His post is here. I would say that there is a decent probability that he is correct. However, below are some potential counter-arguments. I will also address Don Boudreaux.

On the point that past forecasts of technological unemployment have been wrong, I agree. If history is any guide, then eventually a new economy will emerge in which pretty much every worker is much more productive than before. On the other hand, Moore’s Law might produce technological change that is much faster than what we have experienced in the past. For humans to keep up, we may need brain implants or other technological enhancements.

The point that low-skilled workers were doing better a few years ago is not totally compelling. They were productive in the context of an unsustainable housing boom. One way to read the last ten years is that the exceptional years were 2005 and 2006, not 2008 to the present. The basic trend is accelerating substitution of capital for labor, a process somewhat masked by the bubble.

The point that third-world workers are employed refutes the Z in “zero marginal product.” I would agree that American workers could compete for jobs at third-world wages. But it still could be that marginal product is well below first-world wages.

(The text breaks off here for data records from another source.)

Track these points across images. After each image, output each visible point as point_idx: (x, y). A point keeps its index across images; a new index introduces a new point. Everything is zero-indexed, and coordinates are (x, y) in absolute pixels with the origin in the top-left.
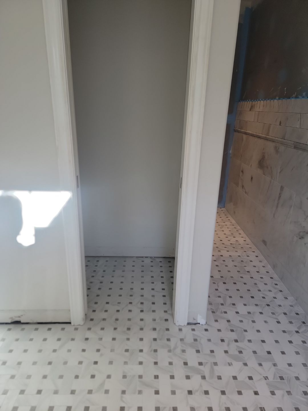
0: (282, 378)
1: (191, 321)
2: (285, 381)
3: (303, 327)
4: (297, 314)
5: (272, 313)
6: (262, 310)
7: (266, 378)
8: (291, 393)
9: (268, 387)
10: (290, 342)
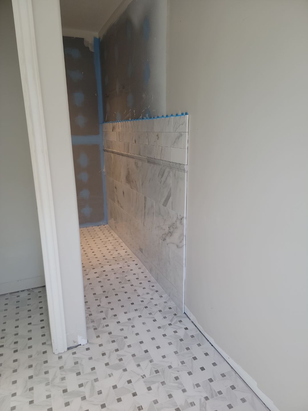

I have discussed the issue of Where are the Servants? already.

Finally, Bryan suggests that because wages have not fallen, then the marginal product of workers need not have fallen very far. But if the marginal product of workers has not dropped, then it is hard to explain why so many jobs have been eliminated. Average productivity has been growing quite well, while average real wages have flat-lined. If this were true on the margin, then labor demand should have increased. Instead, as Tyler Cowen puts it (see the video of the year), it looks as though firms are raising average productivity by replacing/shedding workers. And shedding workers only raises average productivity if marginal product is significantly lower than average productivity.

Turning to Don’s post, he writes,

Even the lowest-skilled worker is capable of producing something of value. And the value of using that low-skilled worker to produce that something, rather than using some other means (i.e., a higher-skilled worker or a machine) to produce that something, rises the greater is the comparative advantage of those other means at producing something else.

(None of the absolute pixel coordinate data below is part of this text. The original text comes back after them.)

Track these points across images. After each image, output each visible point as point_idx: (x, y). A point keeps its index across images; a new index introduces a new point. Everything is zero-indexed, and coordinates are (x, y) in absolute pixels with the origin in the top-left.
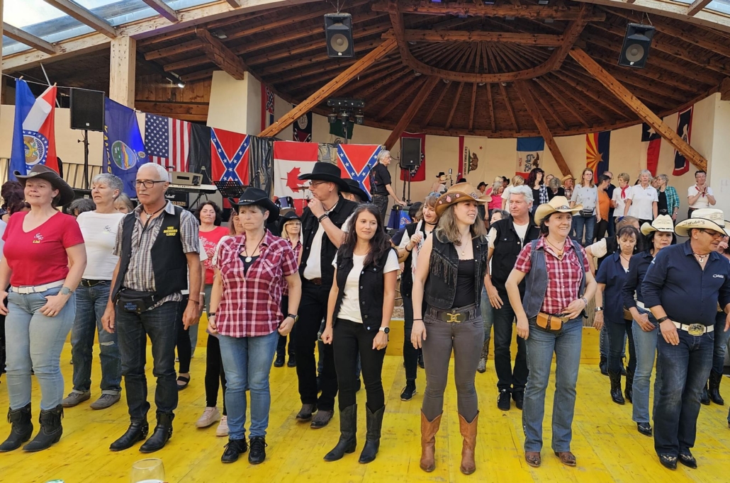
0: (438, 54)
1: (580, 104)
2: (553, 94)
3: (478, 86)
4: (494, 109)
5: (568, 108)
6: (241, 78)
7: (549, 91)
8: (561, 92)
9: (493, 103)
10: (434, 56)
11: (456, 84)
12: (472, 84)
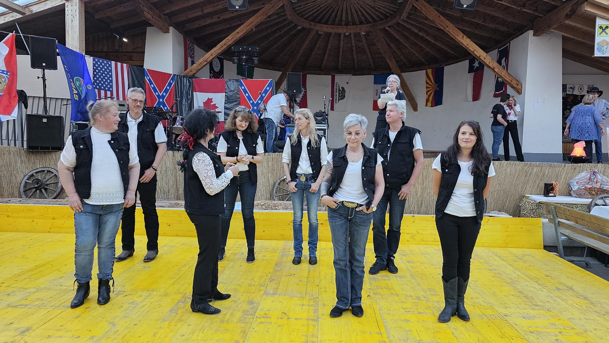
0: (314, 11)
1: (421, 47)
2: (400, 40)
3: (345, 36)
4: (356, 53)
5: (412, 50)
6: (167, 32)
7: (397, 37)
8: (407, 38)
9: (356, 48)
10: (311, 13)
11: (328, 35)
12: (340, 34)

That’s easy for an economist to say. In the real world, try to figure out what that something is. That is what I mean by finding PSST. If these patterns could be discovered instantly, then there would be no unemployment. However, in a complex world, it is difficult. As it gets more complex, it becomes more difficult (other factors, such as better communication technology, may work in the direction of making it less difficult). One hundred years ago, if you did not know what else to do, you could offer your labor to a farmer. Today, the farmer can not find anything that you can do that is worth a subsistence wage.

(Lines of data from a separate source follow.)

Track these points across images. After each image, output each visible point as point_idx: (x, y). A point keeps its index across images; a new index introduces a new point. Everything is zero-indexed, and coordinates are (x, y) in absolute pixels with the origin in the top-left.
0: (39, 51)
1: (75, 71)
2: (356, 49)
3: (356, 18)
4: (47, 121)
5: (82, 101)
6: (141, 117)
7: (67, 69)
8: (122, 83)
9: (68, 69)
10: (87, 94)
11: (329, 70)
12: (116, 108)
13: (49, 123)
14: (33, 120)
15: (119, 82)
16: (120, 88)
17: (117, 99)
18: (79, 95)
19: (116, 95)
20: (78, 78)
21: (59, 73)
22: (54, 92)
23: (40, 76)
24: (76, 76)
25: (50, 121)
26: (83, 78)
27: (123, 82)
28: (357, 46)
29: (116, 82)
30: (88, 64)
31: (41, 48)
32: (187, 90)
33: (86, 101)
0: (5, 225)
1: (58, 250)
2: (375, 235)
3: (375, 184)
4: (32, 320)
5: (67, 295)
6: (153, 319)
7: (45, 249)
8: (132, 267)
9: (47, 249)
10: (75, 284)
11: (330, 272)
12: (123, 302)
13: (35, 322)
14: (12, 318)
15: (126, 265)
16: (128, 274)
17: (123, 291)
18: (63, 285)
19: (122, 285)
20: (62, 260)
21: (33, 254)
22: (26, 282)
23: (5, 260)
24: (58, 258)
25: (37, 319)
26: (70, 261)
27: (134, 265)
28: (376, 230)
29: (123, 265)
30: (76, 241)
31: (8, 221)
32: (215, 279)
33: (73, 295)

Imagine a construction project where the project manager has just discovered a major problem with the plans. The design needs to be reconfigured, and workers need to be redeployed. But until the project manager comes up with a new plan, the other workers are all ZMP. Think of the economy as being like that construction project, except that there is no project manager. There are only entrepreneurs acting in a decentralized fashion, guided by the price system. They don’t get it all sorted out right away. Until they do, ZMP prevails.